Dear All,
In this blog, I am providing the key differences between Inter company STO and Inter Company Sales Process with regular PO and SO. I hope this will give a good idea for you.
Inter Company Stock Transport Order:
- Purpose: Primarily used for transferring stock between plants or storage locations belonging to different company codes within the same enterprise.
- Process: A single document (STO) with PO document type NB handles both the goods issue from the supplying plant and the goods receipt at the receiving plant.
- Financial Impact: Generally, no financial postings are made at the time of the STO. Instead, a statistical posting may occur for internal tracking purposes. The actual financial settlement often happens periodically through intercompany billing.
- Pricing: Typically involves transfer prices determined by internal agreements or cost-based methods.
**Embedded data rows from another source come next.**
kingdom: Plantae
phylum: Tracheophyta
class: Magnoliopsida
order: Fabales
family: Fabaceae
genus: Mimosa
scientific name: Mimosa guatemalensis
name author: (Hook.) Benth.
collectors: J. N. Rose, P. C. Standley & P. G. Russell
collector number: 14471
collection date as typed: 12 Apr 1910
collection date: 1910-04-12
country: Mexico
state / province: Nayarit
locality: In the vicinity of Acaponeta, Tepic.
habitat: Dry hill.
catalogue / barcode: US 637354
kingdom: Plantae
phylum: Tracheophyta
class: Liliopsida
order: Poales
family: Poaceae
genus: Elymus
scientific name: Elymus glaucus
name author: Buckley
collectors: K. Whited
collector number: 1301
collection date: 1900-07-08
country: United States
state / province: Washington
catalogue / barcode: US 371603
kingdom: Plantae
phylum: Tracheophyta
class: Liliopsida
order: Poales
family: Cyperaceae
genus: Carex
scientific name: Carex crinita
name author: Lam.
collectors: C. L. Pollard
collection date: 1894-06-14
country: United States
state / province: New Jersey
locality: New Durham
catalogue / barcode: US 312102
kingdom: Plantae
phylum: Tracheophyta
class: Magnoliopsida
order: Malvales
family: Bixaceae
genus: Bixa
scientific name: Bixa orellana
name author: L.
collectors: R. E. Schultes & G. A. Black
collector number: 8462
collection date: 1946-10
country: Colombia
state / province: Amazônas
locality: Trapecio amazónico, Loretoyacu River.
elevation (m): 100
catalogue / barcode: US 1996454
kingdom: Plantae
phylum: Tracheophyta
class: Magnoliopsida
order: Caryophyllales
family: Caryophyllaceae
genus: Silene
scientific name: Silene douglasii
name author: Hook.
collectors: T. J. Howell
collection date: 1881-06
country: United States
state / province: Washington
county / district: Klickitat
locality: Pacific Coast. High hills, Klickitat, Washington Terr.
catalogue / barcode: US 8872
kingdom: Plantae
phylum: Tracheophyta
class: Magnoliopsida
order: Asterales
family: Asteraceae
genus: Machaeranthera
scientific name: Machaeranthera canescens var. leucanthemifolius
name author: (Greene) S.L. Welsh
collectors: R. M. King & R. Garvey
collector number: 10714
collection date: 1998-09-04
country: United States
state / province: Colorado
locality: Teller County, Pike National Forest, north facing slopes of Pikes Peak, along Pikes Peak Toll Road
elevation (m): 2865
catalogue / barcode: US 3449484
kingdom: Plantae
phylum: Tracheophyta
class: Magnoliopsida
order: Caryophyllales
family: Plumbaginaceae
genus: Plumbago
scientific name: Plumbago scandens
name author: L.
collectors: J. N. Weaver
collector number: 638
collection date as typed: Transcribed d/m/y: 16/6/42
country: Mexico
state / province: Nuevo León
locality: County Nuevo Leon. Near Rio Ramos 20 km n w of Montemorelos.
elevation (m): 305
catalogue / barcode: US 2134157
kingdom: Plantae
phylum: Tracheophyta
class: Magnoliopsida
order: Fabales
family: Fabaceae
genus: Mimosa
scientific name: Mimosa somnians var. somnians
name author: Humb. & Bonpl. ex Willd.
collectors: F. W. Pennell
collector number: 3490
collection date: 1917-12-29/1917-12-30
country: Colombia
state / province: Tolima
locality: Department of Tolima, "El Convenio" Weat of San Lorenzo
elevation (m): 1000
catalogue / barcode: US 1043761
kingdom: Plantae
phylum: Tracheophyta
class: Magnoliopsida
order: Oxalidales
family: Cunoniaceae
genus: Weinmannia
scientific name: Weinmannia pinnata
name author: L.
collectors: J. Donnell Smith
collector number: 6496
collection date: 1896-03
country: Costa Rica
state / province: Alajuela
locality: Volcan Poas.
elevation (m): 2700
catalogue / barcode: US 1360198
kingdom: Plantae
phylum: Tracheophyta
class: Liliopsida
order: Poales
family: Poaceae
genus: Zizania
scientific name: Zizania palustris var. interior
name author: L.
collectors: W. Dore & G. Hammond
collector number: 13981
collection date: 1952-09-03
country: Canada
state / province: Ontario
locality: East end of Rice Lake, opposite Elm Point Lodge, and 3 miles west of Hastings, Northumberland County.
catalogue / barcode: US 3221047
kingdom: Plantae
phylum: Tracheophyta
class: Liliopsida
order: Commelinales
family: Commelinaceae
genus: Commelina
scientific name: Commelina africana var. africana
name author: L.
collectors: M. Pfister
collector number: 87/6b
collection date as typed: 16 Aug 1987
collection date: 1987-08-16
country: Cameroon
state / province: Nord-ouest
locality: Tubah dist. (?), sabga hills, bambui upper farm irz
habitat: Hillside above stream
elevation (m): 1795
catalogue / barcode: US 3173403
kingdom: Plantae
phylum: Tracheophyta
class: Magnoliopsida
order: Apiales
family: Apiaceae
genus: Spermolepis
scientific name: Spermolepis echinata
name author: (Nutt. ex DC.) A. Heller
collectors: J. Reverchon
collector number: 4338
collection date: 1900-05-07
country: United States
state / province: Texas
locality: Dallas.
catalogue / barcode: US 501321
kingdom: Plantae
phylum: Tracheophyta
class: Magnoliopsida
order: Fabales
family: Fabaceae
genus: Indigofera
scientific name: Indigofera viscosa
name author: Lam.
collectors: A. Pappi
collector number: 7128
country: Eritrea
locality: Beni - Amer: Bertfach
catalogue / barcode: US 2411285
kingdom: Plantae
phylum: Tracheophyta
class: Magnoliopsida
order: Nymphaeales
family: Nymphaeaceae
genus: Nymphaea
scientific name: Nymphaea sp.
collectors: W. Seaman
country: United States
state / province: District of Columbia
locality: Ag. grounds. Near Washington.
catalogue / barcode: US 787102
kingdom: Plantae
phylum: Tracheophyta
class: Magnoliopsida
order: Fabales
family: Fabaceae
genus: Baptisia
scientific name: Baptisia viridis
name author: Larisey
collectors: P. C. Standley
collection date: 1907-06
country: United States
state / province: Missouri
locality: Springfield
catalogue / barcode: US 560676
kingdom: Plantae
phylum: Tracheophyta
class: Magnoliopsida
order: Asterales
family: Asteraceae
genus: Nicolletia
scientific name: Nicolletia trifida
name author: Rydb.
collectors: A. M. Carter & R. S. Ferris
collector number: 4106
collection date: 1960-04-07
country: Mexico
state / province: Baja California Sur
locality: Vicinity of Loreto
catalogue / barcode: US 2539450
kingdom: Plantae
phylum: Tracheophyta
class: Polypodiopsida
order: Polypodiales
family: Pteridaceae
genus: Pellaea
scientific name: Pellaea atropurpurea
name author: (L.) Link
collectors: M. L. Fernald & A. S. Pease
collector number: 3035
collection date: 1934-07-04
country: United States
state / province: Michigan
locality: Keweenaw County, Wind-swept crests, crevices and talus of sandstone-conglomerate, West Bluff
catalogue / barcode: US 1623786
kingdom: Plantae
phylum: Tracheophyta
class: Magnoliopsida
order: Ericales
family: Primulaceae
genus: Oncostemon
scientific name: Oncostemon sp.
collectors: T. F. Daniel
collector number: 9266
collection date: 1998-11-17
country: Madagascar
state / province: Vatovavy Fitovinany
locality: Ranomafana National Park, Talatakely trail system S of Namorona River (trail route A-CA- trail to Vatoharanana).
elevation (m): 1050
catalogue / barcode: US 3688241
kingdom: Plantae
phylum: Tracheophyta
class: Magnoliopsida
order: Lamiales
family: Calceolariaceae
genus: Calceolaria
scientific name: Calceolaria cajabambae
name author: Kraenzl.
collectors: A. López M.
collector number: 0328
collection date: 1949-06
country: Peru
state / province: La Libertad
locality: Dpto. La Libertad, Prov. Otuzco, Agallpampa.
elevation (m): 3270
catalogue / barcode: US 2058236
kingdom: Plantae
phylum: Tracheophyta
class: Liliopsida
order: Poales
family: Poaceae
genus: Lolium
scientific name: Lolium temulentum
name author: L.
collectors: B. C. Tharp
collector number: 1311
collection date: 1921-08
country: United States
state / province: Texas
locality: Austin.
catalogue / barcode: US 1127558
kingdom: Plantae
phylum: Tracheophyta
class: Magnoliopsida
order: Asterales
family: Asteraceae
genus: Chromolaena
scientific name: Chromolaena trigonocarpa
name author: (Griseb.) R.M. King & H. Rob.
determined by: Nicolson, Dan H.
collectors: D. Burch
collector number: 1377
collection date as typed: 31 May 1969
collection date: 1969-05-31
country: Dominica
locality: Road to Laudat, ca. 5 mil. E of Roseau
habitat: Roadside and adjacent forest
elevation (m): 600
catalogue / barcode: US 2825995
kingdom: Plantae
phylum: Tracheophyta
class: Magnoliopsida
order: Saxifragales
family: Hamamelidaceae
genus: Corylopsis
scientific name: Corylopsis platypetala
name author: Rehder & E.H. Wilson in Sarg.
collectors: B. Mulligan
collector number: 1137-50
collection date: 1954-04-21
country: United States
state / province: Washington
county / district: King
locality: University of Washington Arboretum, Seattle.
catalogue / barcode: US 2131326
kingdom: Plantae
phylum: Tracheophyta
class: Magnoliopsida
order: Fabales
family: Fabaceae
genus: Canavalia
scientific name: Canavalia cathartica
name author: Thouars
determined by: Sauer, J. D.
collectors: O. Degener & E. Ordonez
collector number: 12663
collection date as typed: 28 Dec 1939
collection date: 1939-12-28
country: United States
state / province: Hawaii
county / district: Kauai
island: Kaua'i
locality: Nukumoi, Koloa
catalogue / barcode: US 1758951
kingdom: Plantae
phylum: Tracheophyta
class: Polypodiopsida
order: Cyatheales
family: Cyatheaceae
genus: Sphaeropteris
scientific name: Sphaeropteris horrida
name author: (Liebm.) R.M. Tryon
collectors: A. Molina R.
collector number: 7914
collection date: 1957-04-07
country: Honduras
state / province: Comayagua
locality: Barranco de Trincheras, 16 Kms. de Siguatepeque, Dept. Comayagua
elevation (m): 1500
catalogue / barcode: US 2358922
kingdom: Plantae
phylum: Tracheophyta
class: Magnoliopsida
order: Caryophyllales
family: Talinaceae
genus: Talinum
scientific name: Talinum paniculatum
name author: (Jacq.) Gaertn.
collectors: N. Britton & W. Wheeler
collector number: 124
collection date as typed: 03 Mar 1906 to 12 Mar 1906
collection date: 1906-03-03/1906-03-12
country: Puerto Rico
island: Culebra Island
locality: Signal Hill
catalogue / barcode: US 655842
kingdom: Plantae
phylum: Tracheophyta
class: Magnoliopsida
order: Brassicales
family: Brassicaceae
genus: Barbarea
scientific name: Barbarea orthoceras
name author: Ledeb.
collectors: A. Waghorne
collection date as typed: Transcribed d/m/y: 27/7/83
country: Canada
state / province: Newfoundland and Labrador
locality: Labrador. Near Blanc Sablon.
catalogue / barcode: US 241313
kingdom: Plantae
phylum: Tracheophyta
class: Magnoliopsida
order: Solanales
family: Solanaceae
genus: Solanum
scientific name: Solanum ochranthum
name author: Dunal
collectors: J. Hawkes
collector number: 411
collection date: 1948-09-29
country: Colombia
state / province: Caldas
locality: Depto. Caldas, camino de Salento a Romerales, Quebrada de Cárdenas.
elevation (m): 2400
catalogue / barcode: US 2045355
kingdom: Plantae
- Movement Types: 643 (Goods issue from supplying plant) and 101 (Goods receipt at receiving plant) for two step process. There is one step process with movement type 645. In this process, as soon as the supplying plant is posted the GI with 645, 101 documents will be posted immediately.
- Advantages:
- Simplified process with a single document.
- Less financial complexity during the transfer.
- Suitable for frequent stock movements within the enterprise.
- Disadvantages:
- Limited financial visibility during the transfer.
- Not ideal for scenarios where legal requirements necessitate distinct sales and purchase transactions.
Inter Company Sales with Purchase Orders:
- Purpose: Used for simulating a sales transaction between different company codes, even if they belong to the same enterprise.
- Process: Involves two separate documents:
- A sales order is created in the selling company code, triggering a delivery and billing process.
- A purchase order is created in the buying company code, leading to a goods receipt and invoice verification process.
- Financial Impact: Complete financial postings are made on both sides (revenue and cost) at the time of the transaction, resembling a normal sales process.
- Pricing: Often involves market-based or negotiated prices, like external sales.
- Movement Types: 601 (Goods issue for sales order), 101 (Goods receipt for purchase order)
- Advantages:
- Detailed financial transparency with immediate postings.
- Accurate reflection of revenue and cost for each company code.
- Better alignment with legal and tax requirements for intercompany transactions.
- Disadvantages:
- More complex process involving multiple documents and steps.
- Increased administrative overhead.
Which One to Choose?
The decision depends on your specific business requirements and processes:
- Intercompany STO: Preferable for frequent stock transfers within the same enterprise where detailed financial postings aren’t immediately necessary.
- Intercompany Sales with Purchase Orders: Ideal when you need clear financial visibility, want to mimic a regular sales process, or must comply with legal/tax regulations demanding separate sales and purchase transactions.
I hope you learn something today. You can share with your circle to help someone today.